In his gloss on Porphyry (Commentary on Porphyry’s Isagoge, edited by Bernhard Geyer in Beitraege zur Geschichte der Philosophie und Theologie des Mittelalters 21 (1). Aschendorff: Munster 1919), Peter Abelard quotes from Virgil's Aeneid, book VI line 865. 'Who is that, father, marching at the side of Marcellus?'. Virgil is referring to Marcellus the younger (42 BC – 23 BC) who was the eldest son of Octavia, sister of Augustus Caesar. He died young, at the age of 19, rumoured to have been poisoned by Livia, Augustus' wife.
Marcellus was one of those future Romans whom Aeneas sees in the underworld in Book VI of the Aeneid. The passage from 865-885 recounts Marcellus's life and laments his early death. The line at 882 'tu Marcellus eris', 'you will be Marcellus' supposedly caused Octavia to faint with grief when it was read to her and Augustus, and inspired many bad paintings.
Why does Abelard mention this here? The context is a discussion of Boethius' account of individuation, that individuation comes about by a set of properties that are unique to each individual. Socrates is individuated because the collection of properties ‘bald’, ‘snub-nosed’, ‘old’, ‘son of Sophroniscus’ is found in no other person except Socrates. (Saul Kripke famously criticised a very similar theory in Naming and Necessity).
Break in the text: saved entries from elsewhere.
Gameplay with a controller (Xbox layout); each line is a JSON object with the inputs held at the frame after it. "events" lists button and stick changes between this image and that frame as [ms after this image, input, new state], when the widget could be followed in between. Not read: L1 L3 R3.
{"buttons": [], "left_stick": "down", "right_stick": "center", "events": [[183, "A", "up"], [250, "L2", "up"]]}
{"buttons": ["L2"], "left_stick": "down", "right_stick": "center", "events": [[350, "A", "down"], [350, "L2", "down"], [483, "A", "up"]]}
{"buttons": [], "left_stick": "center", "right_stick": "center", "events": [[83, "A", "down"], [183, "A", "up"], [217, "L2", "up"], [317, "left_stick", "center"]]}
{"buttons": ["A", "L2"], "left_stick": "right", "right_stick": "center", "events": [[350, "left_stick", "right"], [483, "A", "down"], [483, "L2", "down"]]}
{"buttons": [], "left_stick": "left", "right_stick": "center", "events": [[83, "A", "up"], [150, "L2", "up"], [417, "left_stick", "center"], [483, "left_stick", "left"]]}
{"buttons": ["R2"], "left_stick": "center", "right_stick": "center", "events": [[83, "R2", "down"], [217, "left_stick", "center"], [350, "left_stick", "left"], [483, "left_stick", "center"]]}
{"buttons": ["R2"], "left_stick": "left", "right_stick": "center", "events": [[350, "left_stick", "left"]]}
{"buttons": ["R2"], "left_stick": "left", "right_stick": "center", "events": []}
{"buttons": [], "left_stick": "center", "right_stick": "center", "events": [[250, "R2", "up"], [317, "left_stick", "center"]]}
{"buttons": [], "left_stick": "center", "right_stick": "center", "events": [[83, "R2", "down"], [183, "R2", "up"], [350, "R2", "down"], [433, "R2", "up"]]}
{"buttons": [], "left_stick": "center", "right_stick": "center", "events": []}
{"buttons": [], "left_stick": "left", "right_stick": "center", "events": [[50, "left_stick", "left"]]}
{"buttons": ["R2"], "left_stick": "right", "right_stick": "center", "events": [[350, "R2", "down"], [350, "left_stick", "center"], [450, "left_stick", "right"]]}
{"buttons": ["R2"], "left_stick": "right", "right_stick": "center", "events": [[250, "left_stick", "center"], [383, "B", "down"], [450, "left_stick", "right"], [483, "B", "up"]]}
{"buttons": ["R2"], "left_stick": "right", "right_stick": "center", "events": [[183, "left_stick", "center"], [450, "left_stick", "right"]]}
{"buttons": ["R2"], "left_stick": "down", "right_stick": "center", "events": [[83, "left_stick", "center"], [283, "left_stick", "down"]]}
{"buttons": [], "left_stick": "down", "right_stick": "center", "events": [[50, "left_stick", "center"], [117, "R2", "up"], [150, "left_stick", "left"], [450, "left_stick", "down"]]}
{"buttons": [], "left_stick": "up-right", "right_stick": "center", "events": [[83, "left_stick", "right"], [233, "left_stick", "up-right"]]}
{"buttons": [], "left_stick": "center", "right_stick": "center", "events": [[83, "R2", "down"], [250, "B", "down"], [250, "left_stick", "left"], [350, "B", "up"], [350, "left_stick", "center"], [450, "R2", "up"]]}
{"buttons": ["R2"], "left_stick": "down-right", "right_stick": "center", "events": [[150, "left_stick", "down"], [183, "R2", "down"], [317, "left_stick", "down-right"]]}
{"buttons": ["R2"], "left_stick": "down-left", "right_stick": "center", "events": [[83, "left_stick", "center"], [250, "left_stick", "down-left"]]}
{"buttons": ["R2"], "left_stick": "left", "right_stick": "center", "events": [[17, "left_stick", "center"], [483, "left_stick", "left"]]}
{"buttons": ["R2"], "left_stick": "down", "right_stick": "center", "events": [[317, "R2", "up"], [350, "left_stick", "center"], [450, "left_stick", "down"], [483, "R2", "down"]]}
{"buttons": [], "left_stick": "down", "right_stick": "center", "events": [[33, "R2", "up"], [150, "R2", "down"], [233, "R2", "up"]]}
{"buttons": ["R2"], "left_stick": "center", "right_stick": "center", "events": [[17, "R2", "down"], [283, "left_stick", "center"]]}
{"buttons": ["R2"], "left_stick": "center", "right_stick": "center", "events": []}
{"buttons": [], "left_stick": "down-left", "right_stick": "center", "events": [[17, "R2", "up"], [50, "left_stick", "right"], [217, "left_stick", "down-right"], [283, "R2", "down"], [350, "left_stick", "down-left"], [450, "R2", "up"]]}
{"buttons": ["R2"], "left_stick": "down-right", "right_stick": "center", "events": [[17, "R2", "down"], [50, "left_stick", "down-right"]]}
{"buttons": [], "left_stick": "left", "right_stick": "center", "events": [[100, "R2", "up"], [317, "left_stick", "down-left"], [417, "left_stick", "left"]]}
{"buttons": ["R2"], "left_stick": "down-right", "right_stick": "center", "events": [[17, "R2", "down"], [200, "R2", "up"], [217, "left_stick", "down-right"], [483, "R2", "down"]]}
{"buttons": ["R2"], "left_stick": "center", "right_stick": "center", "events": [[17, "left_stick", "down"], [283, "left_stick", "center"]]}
Abelard says that the reply was ‘Marcellus’ not because of the substance which he was seeing, but because of the unknown quality which could not be perceived by sense - which Boethius seems to agree with when he gives the made up name of 'Platonity' (platonitatem) to the whatever property it is that individuates Plato (Non propter substantiam quam videbat, responsum est 'Marcellus' sed propter ignoratam qualitatem quam sensu percipere non poterat. Cui etiam Boethius consentire videtur in editione secunda super Perihermeneias, ubi proprietatem Platonis ficto nomine platonitatem appellat).
Perhaps Abelard also has in mind how the future Romans are those whose souls are owed a second body. It is Mind that sets all matter in motion, by infusing the material bodies with spirit. When some people die, their spirit is not wholly freed from the ills and miseries of the body. Some of these souls are stretched out to dry in the winds, or are sent over the plains of Elysium until the days remove the ingrained corruption of the body and leaves them pure ethereal sense. They are drenched by God in the river of Lethe, which removes all their memories so that they go back for a second bodily life. In that case, their identity cannot consist in any perceptible property. Perhaps Abelard is alluding to this.